I got up from the table at about eleven o’clock, and went into the library for a final cigarette before going back across the park to my flat. The big room was empty but for Wright, who had been in the Malay Police and knew her story. I dropped down into a chair beside him, and remarked, “You know that girl, Jean Paget? I think I’ve spoken to you about her once or twice before.”
He smiled. “You have.”
“She’s got herself engaged to be married,” I told him. “To the manager of a cattle station, in Northern Queensland.”
“Indeed?” he said. “What’s he like?”
“I’ve met him,” I replied. “He’s a very good chap. She’s very much in
love with him. I think they’re going to be very happy.”
“Is she coming back to England before getting married?” he asked.

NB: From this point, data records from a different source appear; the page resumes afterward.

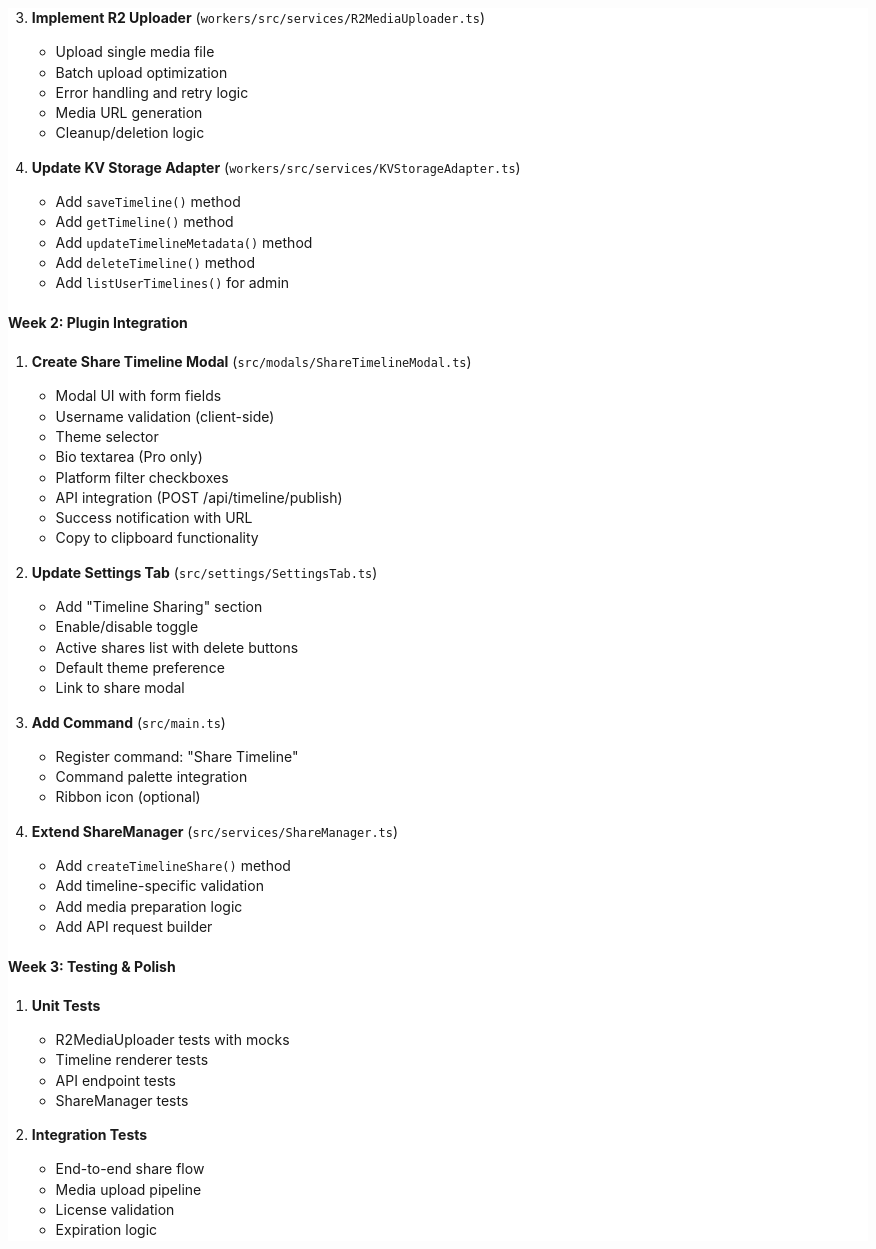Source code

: 3. **Implement R2 Uploader** (`workers/src/services/R2MediaUploader.ts`)
   - Upload single media file
   - Batch upload optimization
   - Error handling and retry logic
   - Media URL generation
   - Cleanup/deletion logic

4. **Update KV Storage Adapter** (`workers/src/services/KVStorageAdapter.ts`)
   - Add `saveTimeline()` method
   - Add `getTimeline()` method
   - Add `updateTimelineMetadata()` method
   - Add `deleteTimeline()` method
   - Add `listUserTimelines()` for admin

#### Week 2: Plugin Integration
1. **Create Share Timeline Modal** (`src/modals/ShareTimelineModal.ts`)
   - Modal UI with form fields
   - Username validation (client-side)
   - Theme selector
   - Bio textarea (Pro only)
   - Platform filter checkboxes
   - API integration (POST /api/timeline/publish)
   - Success notification with URL
   - Copy to clipboard functionality

2. **Update Settings Tab** (`src/settings/SettingsTab.ts`)
   - Add "Timeline Sharing" section
   - Enable/disable toggle
   - Active shares list with delete buttons
   - Default theme preference
   - Link to share modal

3. **Add Command** (`src/main.ts`)
   - Register command: "Share Timeline"
   - Command palette integration
   - Ribbon icon (optional)

4. **Extend ShareManager** (`src/services/ShareManager.ts`)
   - Add `createTimelineShare()` method
   - Add timeline-specific validation
   - Add media preparation logic
   - Add API request builder

#### Week 3: Testing & Polish
1. **Unit Tests**
   - R2MediaUploader tests with mocks
   - Timeline renderer tests
   - API endpoint tests
   - ShareManager tests

2. **Integration Tests**
   - End-to-end share flow
   - Media upload pipeline
   - License validation
   - Expiration logic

I sat staring at the rows of books upon the wall, the gold embossed carving at the corner of the ceiling. “No,” I said. “I don’t think she’s ever coming back to England, ever again.”
He was silent.
“It’s too far,” I said. “I think she’ll make her life in Queensland now.”
There was a long pause. “After all, there’s no reason why she should come back to England,” I said at last. “There’s nothing for her to come back for. She’s got no ties in this country.”
And then he said a very foolish thing. He meant it well enough, but it was a stupid thing to say. I got up and left him and went home to my dark, empty flat, and I avoided meeting him for some time after that. I was seventy-three years old that autumn, old enough to be her grandfather. I couldn’t possibly have been in love with her myself.
9
IN THE MONTHS of November and December that year Jean Paget worked harder than she had ever worked before.
Rose Sawyer joined her in Willstown within a fortnight, and Aggie Topp sailed early in November. I got Mr. Pack to send Aggie to see me before she left. She was a gaunt, rather prim woman, but I could see at once that Pack had been quite right; if anyone could make girls work this woman could. I gave her her ticket and a typed sheet of instructions telling her how she would get by air from Sydney to Willstown, and then I talked to her about the job. “You know, it’s very, very rough,” I said. “It’s rough, and it’s hot, and Miss Paget is having to start absolutely from nothing. She’s got plenty of money, but it’s going to be hard, all the time. You understand that, Mrs. Topp?”
She said, “I’ve had two letters from Miss Paget, and she sent a photograph of the place, the main street. It don’t look up to much, I must say.”
“You’re quite happy to go out there, are you?”
She said, “Oh well, I’ve been in rough places before. It’s only for a year to start with, anyway.” And then she said, “I always liked Miss Paget.”